1.27 The selection of four areas in which to explore issues in more depth allowed for a higher number of interviewees than had been originally anticipated, through the assistance of the local statutory and voluntary addictions agencies described above. However the differences between the four areas in terms of programme delivery and the perceptions of staff and service users were not as distinct as might have been anticipated and there were more similarities in views and experiences than is sometimes the case with case studies. This means there is limited data from the case studies to suggest how local contextual issues might impact on programme delivery or experience. The differences that were identified have been highlighted in the report.

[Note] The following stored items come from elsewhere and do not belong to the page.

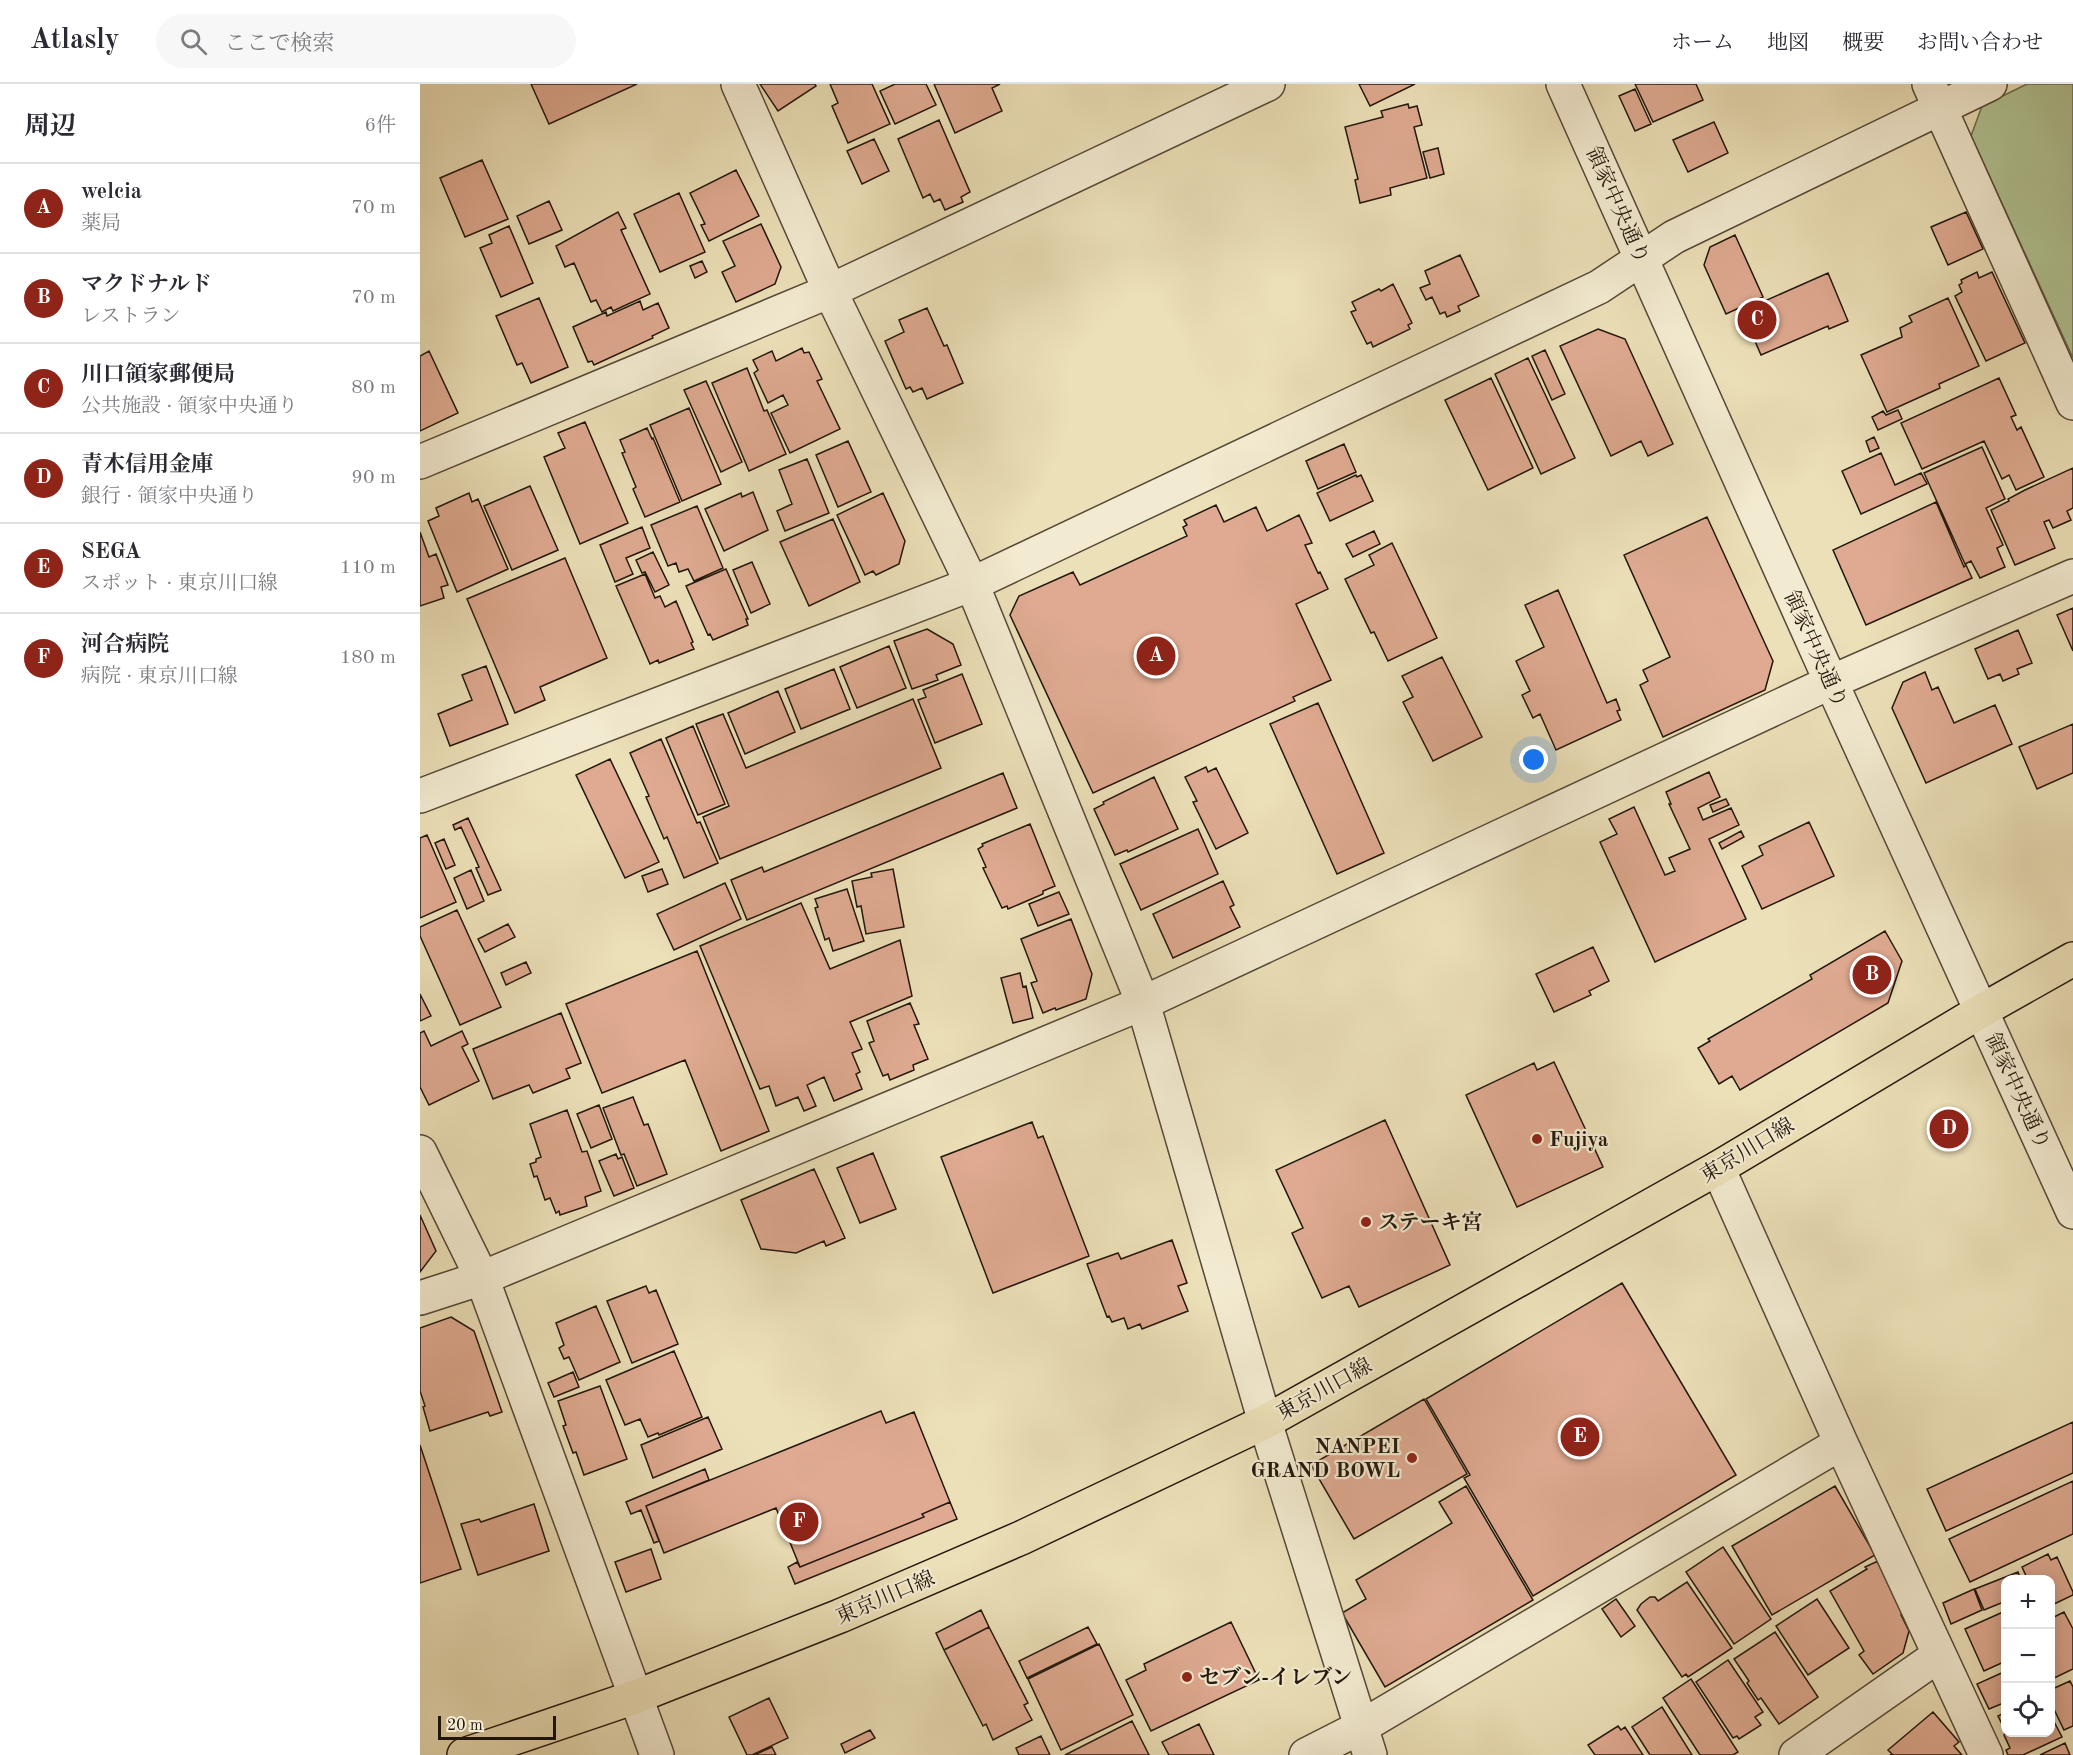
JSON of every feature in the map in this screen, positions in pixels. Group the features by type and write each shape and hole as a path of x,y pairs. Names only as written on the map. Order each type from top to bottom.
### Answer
{"main road":[{"name":"東京川口線","path":"464,1755 634,1697 840,1616 1022,1538 1265,1422 1718,1168 1981,1011 2073,959"}],"street":[{"path":"738,84 830,291 972,584 1143,1003 1265,1422 1366,1741"},
{"path":"420,462 830,291 1268,84"},
{"name":"領家中央通り","path":"1563,84 1831,682 2073,1212"},
{"path":"420,796 972,584 1599,287 1643,260 1674,237 1934,96 1990,84"},
{"path":"1934,96 2073,403"},
{"path":"420,1298 482,1278 1143,1003 1831,682 2073,576"},
{"path":"420,1152 482,1278 657,1755"},
{"path":"1718,1168 1841,1443 1986,1755"},
{"path":"1306,1755 1366,1741 1841,1443"},
{"path":"1796,1755 1939,1655"}],"green space":[{"path":"2027,84 2073,84 2073,358 1971,136 1982,106"}],"building":[{"path":"531,84 637,84 549,124"},
{"path":"760,84 815,84 816,86 778,111"},
{"path":"830,84 872,84 890,124 848,143 832,106 838,103"},
{"path":"895,84 926,84 936,105 895,124 880,91"},
{"path":"934,84 1000,84 992,88 1002,111 955,133"},
{"path":"1359,84 1415,84 1370,106"},
{"path":"1635,84 1696,84 1703,100 1653,122"},
{"path":"1635,89 1651,124 1635,131 1619,96"},
{"path":"1408,104 1409,108 1417,106 1422,125 1414,127 1427,178 1390,188 1391,195 1360,203 1355,180 1358,179 1345,127 1383,117 1381,111"},
{"path":"939,120 970,192 961,197 963,202 945,210 940,199 934,202 930,194 923,198 898,139"},
{"path":"1714,122 1728,153 1688,172 1673,140"},
{"path":"874,139 889,171 862,184 847,151"},
{"path":"1438,148 1444,174 1430,178 1423,152"},
{"path":"482,160 508,219 465,237 440,178"},
{"path":"736,170 759,216 709,241 701,225 705,224 690,193"},
{"path":"679,193 705,252 660,272 634,214"},
{"path":"549,201 562,230 529,244 517,216"},
{"path":"618,212 626,228 621,230 650,294 613,311 611,307 602,312 596,300 591,302 574,263 565,267 556,246"},
{"path":"1966,212 1983,249 1948,265 1931,227"},
{"path":"761,224 781,267 775,284 736,302 722,272 735,266 723,241"},
{"path":"509,226 533,283 501,297 480,248 492,243 489,235"},
{"path":"1735,235 1763,297 1726,314 1704,265 1710,247"},
{"path":"1460,255 1479,296 1458,306 1460,311 1447,317 1445,312 1440,314 1432,297 1426,300 1420,288 1430,284 1425,271"},
{"path":"702,261 707,272 695,278 690,266"},
{"path":"1977,272 1979,278 1992,272 2025,343 1986,361 1955,296 1962,292 1959,285 1962,283 1961,280"},
{"path":"1828,273 1848,321 1829,329 1828,326 1761,355 1742,311"},
{"path":"1393,284 1412,323 1408,325 1410,329 1373,347 1371,342 1367,344 1351,312 1356,310 1352,302"},
{"path":"539,298 568,367 531,383 522,363 517,365 496,316"},
{"path":"1948,298 1979,366 1939,384 1940,388 1887,412 1861,355 1902,337 1900,328 1912,322 1909,316"},
{"path":"640,301 643,310 658,303 669,328 652,336 653,338 594,365 592,361 588,362 573,327 606,312 607,316"},
{"path":"927,308 944,346 947,345 963,383 927,399 922,388 913,392 910,387 906,389 885,341 904,332 899,320"},
{"path":"1598,329 1625,339 1673,444 1648,456 1641,441 1611,456 1560,346"},
{"path":"802,348 804,353 809,352 822,379 817,381 840,429 790,453 771,413 788,405 783,395 768,403 754,373 758,370 753,360 772,351 776,361"},
{"path":"1545,350 1565,394 1552,400 1532,356"},
{"path":"429,351 458,413 420,431 420,356"},
{"path":"1528,358 1575,458 1541,474 1495,374"},
{"path":"747,368 764,411 767,410 786,454 749,471 712,383"},
{"path":"1491,378 1533,468 1488,490 1445,400"},
{"path":"1999,378 2016,415 2011,417 2017,430 2021,427 2044,477 2016,490 2009,475 2002,479 1984,441 1922,469 1901,423"},
{"path":"706,381 742,462 721,472 684,390"},
{"path":"689,408 721,484 682,501 650,425"},
{"path":"1898,410 1902,419 1878,430 1872,417 1883,411 1886,415"},
{"path":"585,422 628,523 580,544 544,457 565,448 558,433"},
{"path":"647,428 680,502 645,517 633,489 636,487 622,453 625,452 620,440"},
{"path":"1874,437 1879,448 1870,452 1866,441"},
{"path":"848,441 871,492 838,507 816,455"},
{"path":"1344,444 1356,472 1318,489 1306,461"},
{"path":"1982,447 2005,499 1986,508 2003,545 1997,548 2005,567 1980,578 1971,561 1965,564 1924,473"},
{"path":"1881,453 1895,485 1921,473 1927,484 1861,514 1842,471"},
{"path":"807,459 829,513 785,531 777,511 792,504 779,470"},
{"path":"2073,468 2073,508 2067,511 2071,520 2053,528 2049,520 2044,522 2055,548 2015,565 1991,510 2025,490"},
{"path":"1356,475 1357,477 1361,475 1373,501 1330,521 1317,493"},
{"path":"530,486 558,550 512,570 484,506"},
{"path":"753,492 768,530 724,551 705,509 741,493 742,497"},
{"path":"469,493 472,502 478,499 508,569 457,592 428,521 439,516 436,508"},
{"path":"883,493 905,541 899,564 876,575 873,571 865,575 837,515"},
{"path":"1936,502 1964,567 1966,565 1972,578 1866,625 1833,550"},
{"path":"1216,505 1224,522 1256,507 1267,531 1299,515 1312,543 1305,545 1328,589 1296,604 1331,680 1293,697 1295,701 1093,793 1010,615 1019,596 1073,572 1080,585 1187,536 1183,527 1187,525 1184,520"},
{"path":"697,506 723,568 694,581 688,569 679,572 676,563 668,566 651,525"},
{"path":"1707,517 1773,661 1765,690 1663,737 1640,685 1648,681 1643,670 1670,657 1624,555"},
{"path":"833,519 860,582 809,606 780,542"},
{"path":"642,527 650,548 626,558 633,574 615,582 600,545"},
{"path":"1374,531 1380,544 1353,557 1346,544"},
{"path":"420,532 429,557 436,554 448,585 441,587 444,598 420,606"},
{"path":"1392,543 1437,638 1388,661 1374,632 1371,633 1345,579 1374,565 1369,555"},
{"path":"653,552 669,585 655,592 636,560"},
{"path":"565,558 607,658 540,687 545,700 515,713 467,599"},
{"path":"752,562 770,604 751,613 733,570"},
{"path":"726,569 748,619 746,619 748,625 713,640 710,634 708,635 686,586"},
{"path":"645,574 655,598 660,596 665,607 676,601 694,649 659,663 658,660 650,664 616,586"},
{"path":"1558,590 1607,703 1616,699 1620,710 1617,711 1621,720 1556,750 1540,714 1533,718 1522,695 1530,691 1516,661 1544,647 1525,605"},
{"path":"2073,608 2073,651 2057,615"},
{"path":"927,629 953,644 961,665 936,675 938,680 912,689 894,641"},
{"path":"2018,630 2032,663 2017,669 2019,674 2003,681 2000,674 1988,679 1975,649"},
{"path":"889,646 906,688 857,708 840,667"},
{"path":"1442,657 1482,737 1433,761 1403,702 1413,697 1402,676"},
{"path":"486,666 508,724 450,746 438,714 472,700 462,675"},
{"path":"834,669 850,709 801,729 785,689"},
{"path":"1925,672 1932,690 1938,687 1954,723 1995,705 2012,744 1926,783 1892,708 1903,682"},
{"path":"962,674 982,724 935,743 918,700 926,697 923,690"},
{"path":"778,691 795,732 745,754 728,713"},
{"path":"913,699 941,768 720,859 703,817 729,806 696,724 723,714 746,768"},
{"path":"1318,703 1384,853 1337,874 1270,724"},
{"path":"2073,724 2073,773 2037,789 2019,747"},
{"path":"693,726 725,804 698,815 666,738"},
{"path":"661,739 697,823 700,822 718,863 684,878 667,837 664,839 646,797 649,796 630,753"},
{"path":"610,759 659,862 625,878 576,775"},
{"path":"1206,767 1208,772 1216,768 1248,833 1216,849 1193,802 1197,801 1185,777"},
{"path":"1709,772 1720,797 1698,808 1703,820 1731,808 1739,825 1709,839 1746,919 1655,962 1600,842 1617,834 1609,819 1634,807 1665,875 1675,871 1669,858 1690,849 1669,804 1671,804 1666,792"},
{"path":"1003,773 1017,808 747,920 731,880 762,867 764,872"},
{"path":"1154,777 1178,829 1128,852 1127,850 1115,855 1094,809 1104,804 1103,802"},
{"path":"1726,799 1729,805 1713,812 1710,805"},
{"path":"468,818 501,890 488,895 476,868 479,867 461,827 455,830 453,825"},
{"path":"1809,822 1834,876 1762,909 1742,866 1763,855 1759,846"},
{"path":"1030,824 1055,886 1043,891 1043,894 1008,909 1007,906 1002,908 983,868 986,867 978,849 983,846 982,844"},
{"path":"1198,829 1218,874 1141,910 1120,864"},
{"path":"1741,831 1744,837 1722,849 1719,843"},
{"path":"427,835 456,902 420,918 420,838"},
{"path":"444,839 455,865 446,869 435,843"},
{"path":"662,869 668,884 648,892 642,876"},
{"path":"893,869 904,927 866,934 861,906 857,907 852,881 872,877 871,873"},
{"path":"471,870 484,901 467,909 454,878"},
{"path":"1223,881 1234,905 1230,907 1240,927 1173,958 1153,914"},
{"path":"725,883 741,919 674,950 657,914"},
{"path":"847,889 864,941 833,951 829,938 825,940 815,908 818,907 815,899"},
{"path":"1059,892 1069,914 1038,926 1029,904"},
{"path":"801,903 830,969 900,940 912,996 850,1022 862,1049 852,1053 860,1072 856,1074 862,1089 834,1101 824,1077 807,1085 816,1106 804,1111 798,1097 776,1106 769,1086 760,1089 700,946"},
{"path":"457,910 501,1007 460,1025 420,936 420,927"},
{"path":"1071,919 1092,974 1086,999 1043,1013 1031,983 1037,981 1021,939"},
{"path":"508,924 515,937 485,952 478,939"},
{"path":"1885,931 1902,961 1888,1003 1740,1090 1732,1076 1719,1084 1698,1048 1710,1041 1708,1039 1812,979 1810,975"},
{"path":"1593,947 1609,981 1589,991 1591,995 1554,1012 1536,974"},
{"path":"697,951 769,1131 721,1151 685,1060 602,1093 566,1004"},
{"path":"526,962 531,973 506,985 501,973"},
{"path":"1020,973 1023,987 1026,986 1033,1018 1013,1023 1001,978"},
{"path":"420,994 431,1016 420,1021"},
{"path":"910,1003 919,1024 914,1025 928,1059 913,1065 914,1070 890,1080 888,1074 883,1076 869,1043 874,1041 867,1021"},
{"path":"561,1013 581,1063 566,1069 570,1078 533,1093 529,1085 493,1099 473,1049"},
{"path":"424,1031 431,1046 462,1031 468,1044 462,1047 479,1081 429,1105 420,1087 420,1033"},
{"path":"1554,1062 1603,1167 1517,1207 1466,1095 1534,1063 1537,1070"},
{"path":"633,1097 644,1125 648,1124 667,1174 637,1186 624,1154 621,1155 603,1108"},
{"path":"599,1105 612,1139 591,1148 577,1114"},
{"path":"567,1110 582,1152 587,1151 601,1191 585,1197 587,1206 560,1215 559,1211 556,1213 550,1198 545,1200 537,1176 534,1177 530,1164 541,1157 530,1124"},
{"path":"1385,1120 1450,1265 1359,1307 1349,1286 1322,1298 1292,1233 1303,1228 1276,1170"},
{"path":"1032,1122 1038,1138 1043,1136 1089,1256 993,1293 941,1157"},
{"path":"873,1153 896,1209 860,1223 837,1168"},
{"path":"616,1154 618,1159 622,1157 634,1188 614,1196 599,1161"},
{"path":"814,1169 845,1238 826,1246 824,1241 796,1253 761,1249 741,1200"},
{"path":"420,1215 436,1251 420,1272"},
{"path":"1172,1240 1187,1283 1178,1286 1188,1311 1142,1329 1140,1324 1128,1329 1124,1318 1112,1322 1109,1316 1107,1317 1087,1264 1118,1253 1121,1259"},
{"path":"1622,1283 1736,1475 1533,1596 1464,1478 1470,1475 1426,1399"},
{"path":"646,1286 649,1293 656,1290 678,1344 632,1363 607,1301"},
{"path":"596,1306 620,1362 579,1380 569,1357 564,1359 559,1348 564,1345 556,1323"},
{"path":"451,1317 474,1331 502,1412 490,1416 488,1412 430,1431 420,1391 420,1328"},
{"path":"674,1351 702,1417 659,1435 658,1433 648,1437 640,1419 625,1425 606,1380"},
{"path":"573,1372 579,1387 554,1397 548,1383"},
{"path":"600,1386 627,1459 584,1475 563,1426 566,1425 558,1401"},
{"path":"1424,1399 1467,1474 1354,1539 1311,1465"},
{"path":"881,1411 886,1423 914,1412 950,1502 922,1514 924,1517 800,1567 776,1508 664,1553 646,1506"},
{"path":"708,1417 722,1449 653,1478 641,1445"},
{"path":"2073,1422 2073,1473 1946,1531 1927,1489"},
{"path":"420,1445 461,1569 420,1583"},
{"path":"705,1469 709,1480 646,1506 659,1541 654,1543 641,1510 631,1514 626,1502"},
{"path":"2073,1481 2073,1534 1970,1582 1949,1539"},
{"path":"1466,1486 1533,1600 1385,1687 1342,1613 1366,1599 1356,1580 1452,1523 1439,1502"},
{"path":"1835,1486 1875,1555 1772,1615 1732,1546"},
{"path":"950,1502 957,1519 795,1584 788,1567 797,1562 800,1567 924,1517 922,1514"},
{"path":"534,1504 549,1551 478,1575 461,1524 479,1519 481,1522"},
{"path":"1723,1547 1771,1619 1734,1644 1686,1572"},
{"path":"651,1549 661,1579 626,1592 615,1562"},
{"path":"2048,1554 2051,1560 2057,1557 2073,1595 2055,1604 2055,1575 2026,1575 2022,1567"},
{"path":"1878,1561 1904,1612 1901,1615 1909,1631 1903,1653 1873,1674 1859,1655 1864,1651 1830,1591 1867,1569 1865,1567"},
{"path":"2001,1579 2001,1603 1984,1610 1975,1589"},
{"path":"1687,1582 1732,1648 1688,1677 1686,1674 1682,1677 1637,1610 1650,1597 1655,1597 1658,1601"},
{"path":"1974,1589 1982,1610 1951,1624 1943,1603"},
{"path":"1616,1599 1635,1626 1621,1637 1602,1609"},
{"path":"1817,1599 1849,1648 1808,1675 1776,1626"},
{"path":"981,1610 989,1627 944,1650 936,1633"},
{"path":"2064,1612 2073,1629 2073,1669 2055,1678 2055,1629 2055,1616"},
{"path":"2001,1613 2001,1663 1984,1671 1965,1629"},
{"path":"1231,1622 1259,1680 1151,1731 1126,1680 1146,1670 1144,1664"},
{"path":"989,1627 1028,1703 1024,1705 1032,1720 993,1740 986,1724 983,1726 944,1650"},
{"path":"1088,1627 1097,1644 1027,1678 1019,1661"},
{"path":"1775,1632 1818,1697 1779,1724 1761,1698 1758,1700 1747,1683 1749,1681 1734,1659"},
{"path":"1099,1644 1133,1715 1061,1750 1028,1679"},
{"path":"1728,1660 1763,1712 1755,1717 1761,1725 1739,1739 1737,1736 1733,1738 1696,1682"},
{"path":"2001,1673 2001,1704 1989,1709 1977,1684"},
{"path":"1691,1679 1738,1752 1733,1755 1700,1755 1663,1698"},
{"path":"2070,1681 2073,1687 2073,1726 2064,1730 2055,1711 2055,1688"},
{"path":"769,1698 788,1738 752,1755 747,1755 729,1717"},
{"path":"1662,1707 1692,1755 1650,1755 1632,1727"},
{"path":"1933,1712 1959,1742 1954,1746 1962,1755 1890,1755 1892,1754 1888,1750"},
{"path":"1132,1721 1149,1755 1065,1755"},
{"path":"1199,1724 1214,1755 1169,1755 1162,1742"},
{"path":"2055,1724 2062,1737 2023,1755 2008,1755 2006,1750 2010,1748 2005,1737 2055,1737"},
{"path":"1618,1726 1621,1730 1625,1727 1643,1755 1595,1755 1588,1745"},
{"path":"870,1730 875,1738 845,1753 841,1744"},
{"path":"1041,1736 1050,1755 1019,1755 1016,1748"},
{"path":"2065,1743 2070,1755 2040,1755"},
{"path":"772,1747 776,1755 754,1755"}],"place":[{"name":"川口領家郵便局","path":"1757,320"},
{"name":"welcia","path":"1156,656"},
{"name":"マクドナルド","path":"1872,975"},
{"name":"青木信用金庫","path":"1949,1129"},
{"name":"Fujiya","path":"1537,1139"},
{"name":"ステーキ宮","path":"1366,1222"},
{"name":"SEGA","path":"1580,1437"},
{"name":"NANPEI GRAND BOWL","path":"1412,1458"},
{"name":"河合病院","path":"799,1522"},
{"name":"セブン-イレブン","path":"1187,1677"}]}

1.28 In some of the online survey questions for service providers it became clear with hindsight that some of the questions were more applicable to some service providers than others: some questions assumed a level of knowledge, for example about national policy and structures, that was not necessarily held and in these instances quite high numbers of respondents were unable to comment.

Ethical considerations

1.29 We set out in our original proposal for the work our sense that this research would not require a full NRES application or presentation at a formal NRES ethics board as it was likely it would come under the ethics assessment category of 'Service Evaluation or Service Audit' and because we had designed a methodology that would not require us to have direct access to patient identifiable information in the form of medical or case notes. The South of Scotland NHS Research Ethics Service confirmed in July 2013 that formal ethical approval was not required for the evaluation, but that we should write to each Health Board informing them of our work, which we did. We received confirmation in September 2013 that Caldicott approval was not required for the evaluation. The SPS Research Access and Ethics Committee also provided ethical approval. However, as a matter of good practice, we obtained written consent for all face to face interviews with service users and family members / carers.

Structure of the report

1.30 The remainder of the report is set out as follows:

  • chapter 2 briefly describes the context for the service evaluation;
  • chapter 3 sets out the main processes and structures in place to implement the programme locally;
  • chapter 4 provides evidence on the effectiveness of the processes and structures;
  • chapter 5 describes the impact of the programme;
  • chapter 6 provides a synthesis of the findings with some observations for further discussion.